The connection between mental health disorders and addiction has long-since been documented by healthcare professionals, though as the opioid (among other substances) epidemic continues to swell, those professionals are taking a closer look at how the two may be related.
The University of Michigan performed a new research study, revealing that 51 percent of opioid medications in the US are prescribed to those with mental health issues, including depression and anxiety.
Performed in conjunction with the Geisel School of Medicine at Dartmouth, the University of Michigan study focused on opioid prescriptions written year over year. Ultimately, research concluded that 60 million of the 115 million opioid prescriptions written annually are written to those with mental health concerns.
The study went on to reveal that nearly 19 percent of those with the most common mental health disorders have been received 1-2 opioid prescriptions over a year.
Research was led by Brian Sites, a professor at Dartmouth Medical School. He stated to reporters that opioids may improve depression symptoms “for a short while,” which leads to patients then asking for further prescriptions.
Mental Health and Addiction
With over 450 million people (according to the World Health Organization) struggling with some type of mental health concern worldwide, co-occurring disorders are becoming increasingly common amongst all populations.
When seeking treatment for addiction, it is important to find a center that will treat the individual as a whole. This means treating a person for their entire history, including history of mental illness combined with substance use.

----------

- WORK REQUEST 1 -
Return, word for word, the part of the article on opioids and mental health starting with "Mental Health and" and going on through "amongst all populations.".
- WORK REQUEST 2 -
Resume the article on opioids and mental health, picking up after its final sentence.

----------

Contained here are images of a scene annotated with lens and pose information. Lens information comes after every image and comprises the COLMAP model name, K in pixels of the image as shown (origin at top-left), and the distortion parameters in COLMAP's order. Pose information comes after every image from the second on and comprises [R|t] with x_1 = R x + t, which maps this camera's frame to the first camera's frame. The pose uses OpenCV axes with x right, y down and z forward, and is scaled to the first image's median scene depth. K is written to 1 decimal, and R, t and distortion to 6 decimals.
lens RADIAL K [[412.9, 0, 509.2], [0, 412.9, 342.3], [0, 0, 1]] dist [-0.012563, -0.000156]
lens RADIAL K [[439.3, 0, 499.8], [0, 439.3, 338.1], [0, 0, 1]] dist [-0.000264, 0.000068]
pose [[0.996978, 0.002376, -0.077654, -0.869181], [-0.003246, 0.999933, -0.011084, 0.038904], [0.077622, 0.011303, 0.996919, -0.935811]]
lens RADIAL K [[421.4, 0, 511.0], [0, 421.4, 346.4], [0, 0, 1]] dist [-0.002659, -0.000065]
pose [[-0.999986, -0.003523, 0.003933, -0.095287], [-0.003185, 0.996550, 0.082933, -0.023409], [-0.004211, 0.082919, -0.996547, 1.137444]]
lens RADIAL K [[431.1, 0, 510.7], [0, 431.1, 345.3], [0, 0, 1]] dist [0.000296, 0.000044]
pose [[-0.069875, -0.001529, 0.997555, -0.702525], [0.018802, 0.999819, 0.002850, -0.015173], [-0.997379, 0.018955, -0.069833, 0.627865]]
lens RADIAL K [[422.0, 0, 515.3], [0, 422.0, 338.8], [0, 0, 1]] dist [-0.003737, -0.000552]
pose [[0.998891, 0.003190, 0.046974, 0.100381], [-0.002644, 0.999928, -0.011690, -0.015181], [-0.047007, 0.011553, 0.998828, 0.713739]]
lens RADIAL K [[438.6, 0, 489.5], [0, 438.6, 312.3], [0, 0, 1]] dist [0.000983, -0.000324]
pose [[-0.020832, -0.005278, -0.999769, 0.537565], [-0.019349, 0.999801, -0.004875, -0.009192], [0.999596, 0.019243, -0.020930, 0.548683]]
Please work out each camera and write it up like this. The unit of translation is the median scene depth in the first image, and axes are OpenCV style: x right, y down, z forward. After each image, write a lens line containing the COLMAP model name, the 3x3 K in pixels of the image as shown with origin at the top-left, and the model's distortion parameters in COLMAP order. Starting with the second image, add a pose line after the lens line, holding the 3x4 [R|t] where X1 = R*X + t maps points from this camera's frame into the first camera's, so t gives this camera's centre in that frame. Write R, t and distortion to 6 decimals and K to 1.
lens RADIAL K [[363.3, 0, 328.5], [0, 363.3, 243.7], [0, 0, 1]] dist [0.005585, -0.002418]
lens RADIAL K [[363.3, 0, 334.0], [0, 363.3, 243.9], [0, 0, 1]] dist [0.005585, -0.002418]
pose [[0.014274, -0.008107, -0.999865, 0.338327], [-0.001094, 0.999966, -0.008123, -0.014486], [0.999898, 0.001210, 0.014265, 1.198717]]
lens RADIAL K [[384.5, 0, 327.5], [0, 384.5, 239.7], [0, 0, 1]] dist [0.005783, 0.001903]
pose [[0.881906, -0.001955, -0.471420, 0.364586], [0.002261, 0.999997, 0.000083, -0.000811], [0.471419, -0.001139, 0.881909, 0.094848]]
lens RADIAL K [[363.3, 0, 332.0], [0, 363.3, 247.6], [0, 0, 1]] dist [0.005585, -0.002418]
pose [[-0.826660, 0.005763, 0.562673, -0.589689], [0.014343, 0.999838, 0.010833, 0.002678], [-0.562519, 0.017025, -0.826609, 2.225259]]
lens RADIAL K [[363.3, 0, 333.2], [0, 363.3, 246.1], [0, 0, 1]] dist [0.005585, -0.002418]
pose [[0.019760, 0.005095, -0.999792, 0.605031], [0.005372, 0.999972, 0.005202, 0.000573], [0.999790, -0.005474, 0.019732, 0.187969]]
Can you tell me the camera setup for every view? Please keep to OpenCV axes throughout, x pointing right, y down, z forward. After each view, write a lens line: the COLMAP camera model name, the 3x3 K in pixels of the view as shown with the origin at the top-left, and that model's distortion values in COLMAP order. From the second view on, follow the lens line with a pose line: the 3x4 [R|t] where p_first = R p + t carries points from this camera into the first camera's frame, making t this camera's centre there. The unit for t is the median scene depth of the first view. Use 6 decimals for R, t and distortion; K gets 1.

----------

- ANSWER SECTION 1 -
Mental Health and Addiction
With over 450 million people (according to the World Health Organization) struggling with some type of mental health concern worldwide, co-occurring disorders are becoming increasingly common amongst all populations.

- ANSWER SECTION 2 -
Mental health issues can occur before or after substance abuse begins, though it is estimated by many experts, including the National Institute on Drug Abuse, that there is a high prevalence of mood and anxiety disorders in those who are addicted to drugs.
Contributing factors may include overlap of brain functions that are stimulated by depression/anxiety and also by abuse of certain substances.
As we all possess mental health that is relevant to our physical and emotional well-being, it is critical that we treat mental health concerns with the same urgency and compassion that we would a physical condition.
Addiction professionals refer to the treatment of substance abuse and mental health concerns as dual-diagnosis treatment.
The Risk of Addiction
While addiction does not discriminate against any specific group, the link between mental health concerns and addiction is apparent. Seeking treatment provides the best potential outcome for healing, and allowing the individual to set their own path to recovery (under careful guidance) will make all the difference.